【読書】西加奈子著『くもをさがす』
以前から西さんの小説が好きです。また、数年前にある芸人さんのラジオに出演されており、キャラクターも面白いなと思っていました。
今回は、初のノンフィクション作品ということで興味を持ち、手に取りました。
あらすじ
感想
①ピンチの時こそ、カジュアルかつ対等に接してもらえると楽
深刻そうに色々と気を遣われるより、本著で登場するカナダ人看護師の方々のように、ラフな感じで接してもらえた方が楽かもしれません。
自分自身が、その様子を見て「どうってことない」「自分が思うほど深刻ではない?」と思えやすそうだからです。
カジュアルなだけでは、ただ馴れ馴れしいだけになってしまうと思う。相手をリスペクトして、対等に接することがセットなのかなと感じました。
以下は、止めてほしいと言われた漢方について、飲み続けたいという意向を看護師さんに伝えたシーン。
②運動は大事
筋トレやジョギングの話がよく出てきました。柔術までされていたとは驚きでした・・・
「術後の回復のため」と、医師から運動を勧められているシーンもあったかと思います。
やっぱり「動く」ことや、基礎的な「体力」って、何事においても基盤なのでしょうね。
バンクーバーの人たちは、身体が強い人が多いとのこと。専門医にすぐアクセスできなかったり、救急で何時間も待たされるケースがあると経験から理解しているからだそうです。
食にルーズな人は多い一方で、エクササイズに力を入れていて、身体をメンテナンスすることを大事にしていると書かれていました。

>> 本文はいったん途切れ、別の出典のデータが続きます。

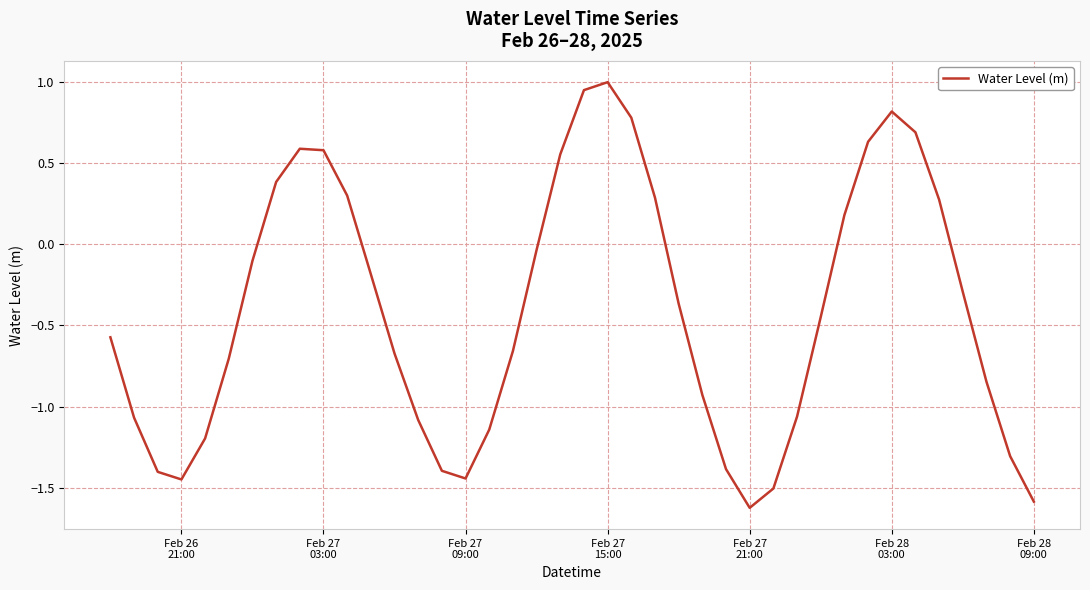

What is the smallest value displayed?

-1.6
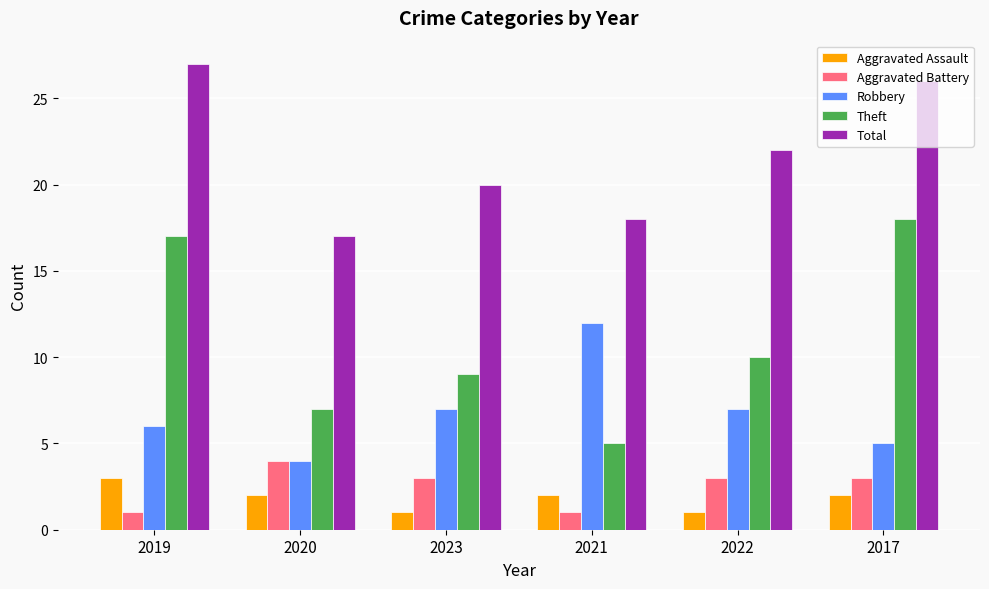

What is the greatest value displayed?

27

西さん自身の、「身体が健康であれば、自然と精神も上向く」という言葉。説得力がすごい。
③書き方のテイストが好き
闘病の様子が描かれていたこともあり、やはり文章のトーンって大事だなと感じました。
1つ目。「振り返って、客観的に書かれている」ことで読みやすかったです。
西さん自身、闘病中に起きたことや思ったことを日記に「書くこと」が支えになっていたそうです。そして、後で日記を追うようにして、自分の気持ちを客観的に打ち込んだのが本著とのこと。
2つ目。たまに出てくる、少し "おちゃらけた" やり取りが好きでした。そもそも、外国人の方のセリフを関西弁で書いているのって、斬新ですよね。